Pogliani: Secondo me moltissimo. In azienda sanno della mia passione per la tecnologia. Io mi sono laureato in Economia e Commercio, indirizzo marketing. La tecnologia è stata per me un’opportunità in passato per pagarmi gli studi. Facevo installazioni di Office ancora quando si usavano decine di dischetti. Ho fatto il capo progetto Sap, pur riportando, a quell’epoca, al direttore marketing. Ho sempre visto l’IT come un tool per fare meglio il mio lavoro di marketing. Ho vissuto in passato in prima persona la farraginosità tecnologica, la difficoltà delle persone al cambiamento, il rifiuto di trovare vie più funzionali e più semplici. Ma non per cattiveria, solo per abitudini consolidate. C’era proprio la disconnessione tra la parte IT, tecnologica, autoprotettiva e la parte business che non capiva le potenzialità. Negli Anni ’90, quando sapevi bene di SAP, ti chiamavano da tutte le parti. Io però non ho mai voluto sviluppare una direttrice tecnologica fine a se stessa ma volevo riuscire a fare meglio il mio lavoro marketing. Questa impostazione l’ho portata fino ad oggi e da questo punto di vista sono sicuramente avvantaggiato perché conosco i due mondi: quello IT, con cui riesco a discutere, valorizzando e ascoltando le persone; e il mondo business verso cui il mio compito è quello di convincere le persone che la tecnologia ti fa lavorare meglio, ti semplifica la vita, e quindi bisogna sempre più integrarsi.

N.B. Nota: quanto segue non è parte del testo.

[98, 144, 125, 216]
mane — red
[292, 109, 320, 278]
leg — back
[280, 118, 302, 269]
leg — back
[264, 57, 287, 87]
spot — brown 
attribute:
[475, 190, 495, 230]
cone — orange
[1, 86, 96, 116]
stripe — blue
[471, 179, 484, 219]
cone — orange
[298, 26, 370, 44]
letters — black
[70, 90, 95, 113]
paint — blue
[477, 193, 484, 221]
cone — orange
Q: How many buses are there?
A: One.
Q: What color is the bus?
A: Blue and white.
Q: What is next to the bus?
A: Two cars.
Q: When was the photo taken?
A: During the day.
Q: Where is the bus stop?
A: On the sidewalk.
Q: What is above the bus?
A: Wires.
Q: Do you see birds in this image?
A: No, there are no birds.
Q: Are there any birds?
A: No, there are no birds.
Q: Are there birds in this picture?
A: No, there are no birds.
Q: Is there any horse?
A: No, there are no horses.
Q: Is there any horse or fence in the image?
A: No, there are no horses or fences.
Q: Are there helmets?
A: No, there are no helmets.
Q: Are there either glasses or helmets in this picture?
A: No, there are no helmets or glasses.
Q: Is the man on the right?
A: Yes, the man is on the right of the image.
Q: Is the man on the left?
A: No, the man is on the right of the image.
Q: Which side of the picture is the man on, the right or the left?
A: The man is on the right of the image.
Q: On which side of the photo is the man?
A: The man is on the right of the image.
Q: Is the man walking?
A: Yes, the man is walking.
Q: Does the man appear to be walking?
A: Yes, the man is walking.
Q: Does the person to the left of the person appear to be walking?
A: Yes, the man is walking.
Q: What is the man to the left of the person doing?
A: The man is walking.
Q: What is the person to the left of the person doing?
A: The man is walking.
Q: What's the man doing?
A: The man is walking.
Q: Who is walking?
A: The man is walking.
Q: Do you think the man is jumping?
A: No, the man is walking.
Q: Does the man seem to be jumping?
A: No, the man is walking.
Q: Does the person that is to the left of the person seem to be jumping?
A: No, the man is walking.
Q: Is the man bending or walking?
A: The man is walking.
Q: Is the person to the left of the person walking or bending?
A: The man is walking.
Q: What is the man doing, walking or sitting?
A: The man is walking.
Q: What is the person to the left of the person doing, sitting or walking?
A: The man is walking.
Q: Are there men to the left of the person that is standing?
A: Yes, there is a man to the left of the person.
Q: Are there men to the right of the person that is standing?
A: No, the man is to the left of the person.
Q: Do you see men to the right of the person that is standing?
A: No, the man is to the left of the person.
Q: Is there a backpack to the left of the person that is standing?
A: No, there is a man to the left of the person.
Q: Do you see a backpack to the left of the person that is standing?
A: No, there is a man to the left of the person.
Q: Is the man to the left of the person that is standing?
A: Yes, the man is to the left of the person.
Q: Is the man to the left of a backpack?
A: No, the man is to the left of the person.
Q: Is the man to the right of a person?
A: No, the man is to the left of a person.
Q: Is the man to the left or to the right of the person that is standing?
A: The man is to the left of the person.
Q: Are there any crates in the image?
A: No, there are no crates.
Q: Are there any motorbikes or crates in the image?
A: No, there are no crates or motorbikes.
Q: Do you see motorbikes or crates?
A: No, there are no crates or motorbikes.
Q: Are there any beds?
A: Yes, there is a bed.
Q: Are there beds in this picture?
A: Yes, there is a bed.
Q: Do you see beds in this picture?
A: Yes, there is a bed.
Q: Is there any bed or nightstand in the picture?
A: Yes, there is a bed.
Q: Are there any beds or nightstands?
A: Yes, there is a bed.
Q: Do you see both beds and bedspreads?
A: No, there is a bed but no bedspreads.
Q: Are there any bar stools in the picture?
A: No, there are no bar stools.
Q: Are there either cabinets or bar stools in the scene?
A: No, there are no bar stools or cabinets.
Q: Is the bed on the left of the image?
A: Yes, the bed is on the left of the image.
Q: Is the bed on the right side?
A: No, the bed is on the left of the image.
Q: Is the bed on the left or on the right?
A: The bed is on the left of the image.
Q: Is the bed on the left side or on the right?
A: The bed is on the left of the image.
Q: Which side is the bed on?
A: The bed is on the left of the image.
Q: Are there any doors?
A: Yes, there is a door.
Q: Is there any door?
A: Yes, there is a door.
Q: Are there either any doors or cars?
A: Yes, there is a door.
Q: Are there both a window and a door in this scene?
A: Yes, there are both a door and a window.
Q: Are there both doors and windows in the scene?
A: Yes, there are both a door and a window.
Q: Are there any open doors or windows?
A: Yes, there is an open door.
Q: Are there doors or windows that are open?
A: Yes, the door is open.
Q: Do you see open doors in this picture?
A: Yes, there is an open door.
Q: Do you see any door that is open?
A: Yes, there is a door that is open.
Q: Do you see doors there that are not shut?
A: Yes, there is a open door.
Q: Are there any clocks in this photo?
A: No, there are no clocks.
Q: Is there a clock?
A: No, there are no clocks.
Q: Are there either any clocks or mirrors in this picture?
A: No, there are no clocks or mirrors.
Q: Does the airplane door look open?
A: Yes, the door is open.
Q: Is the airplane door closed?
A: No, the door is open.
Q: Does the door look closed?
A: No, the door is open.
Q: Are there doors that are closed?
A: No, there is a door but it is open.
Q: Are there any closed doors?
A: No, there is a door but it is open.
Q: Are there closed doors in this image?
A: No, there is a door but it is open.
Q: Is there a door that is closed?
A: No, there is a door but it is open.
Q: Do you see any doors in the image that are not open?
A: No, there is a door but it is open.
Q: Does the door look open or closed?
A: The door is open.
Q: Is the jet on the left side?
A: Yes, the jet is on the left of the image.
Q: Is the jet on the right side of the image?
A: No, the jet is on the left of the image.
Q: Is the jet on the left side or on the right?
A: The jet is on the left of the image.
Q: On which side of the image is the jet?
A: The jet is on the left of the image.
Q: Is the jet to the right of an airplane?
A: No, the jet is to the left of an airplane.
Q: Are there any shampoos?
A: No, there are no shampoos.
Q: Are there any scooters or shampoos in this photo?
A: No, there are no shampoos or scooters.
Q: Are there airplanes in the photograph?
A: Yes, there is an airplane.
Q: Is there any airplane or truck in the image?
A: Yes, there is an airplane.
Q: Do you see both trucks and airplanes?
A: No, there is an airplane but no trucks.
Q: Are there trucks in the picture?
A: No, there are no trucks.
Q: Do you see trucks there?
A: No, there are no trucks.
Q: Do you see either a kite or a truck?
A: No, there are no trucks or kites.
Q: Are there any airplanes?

Se i progetti di digital transformation, sempre verificati nel loro Roi, vengono sviluppati come frutto di un’intelligenza aziendale collettiva e condivisa, tutte le componenti, anche quelle tecnologicamente più infrastrutturali, concorrono alla creazione di valore, alla ricerca di nuove opportunità, al miglioramento dell’integrazione operativa tra le persone, generando nuove occasioni di business. Poi io ci metto del mio. Ci vuole anche passione per la tecnologia. A casa mia ho attrezzato, con grande disappunto di mia moglie, un’intera parte dell’armadio per farne il mio data center domestico, con tutta la casa connessa, audio, video, le mie passioni. Penso di avere ormai più terabyte a casa che in tutta la Illy.

ZeroUno: Mi strizza l’occhio, Pogliani, ma sono propenso a credere che sia vero.